■ Available data

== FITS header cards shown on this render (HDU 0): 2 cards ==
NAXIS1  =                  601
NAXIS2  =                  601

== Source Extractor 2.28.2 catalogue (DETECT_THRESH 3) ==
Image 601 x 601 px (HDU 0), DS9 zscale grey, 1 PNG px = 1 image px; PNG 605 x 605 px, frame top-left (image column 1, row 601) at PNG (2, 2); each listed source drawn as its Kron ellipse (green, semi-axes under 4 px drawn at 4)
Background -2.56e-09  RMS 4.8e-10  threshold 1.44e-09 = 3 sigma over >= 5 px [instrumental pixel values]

■ Task description
Please lay out every line of the records as a Markdown table with the columns "Row" and "Line", numbering the rows and omitting blank lines.

■ Problem solution
| Row | Line |
|---|---|
| 1 | == FITS header cards shown on this render (HDU 0): 2 cards == |
| 2 | NAXIS1  =                  601 |
| 3 | NAXIS2  =                  601 |
| 4 | == Source Extractor 2.28.2 catalogue (DETECT_THRESH 3) == |
| 5 | Image 601 x 601 px (HDU 0), DS9 zscale grey, 1 PNG px = 1 image px; PNG 605 x 605 px, frame top-left (image column 1, row 601) at PNG (2, 2); each listed source drawn as its Kron ellipse (green, semi-axes under 4 px drawn at 4) |
| 6 | Background -2.56e-09  RMS 4.8e-10  threshold 1.44e-09 = 3 sigma over >= 5 px [instrumental pixel values] |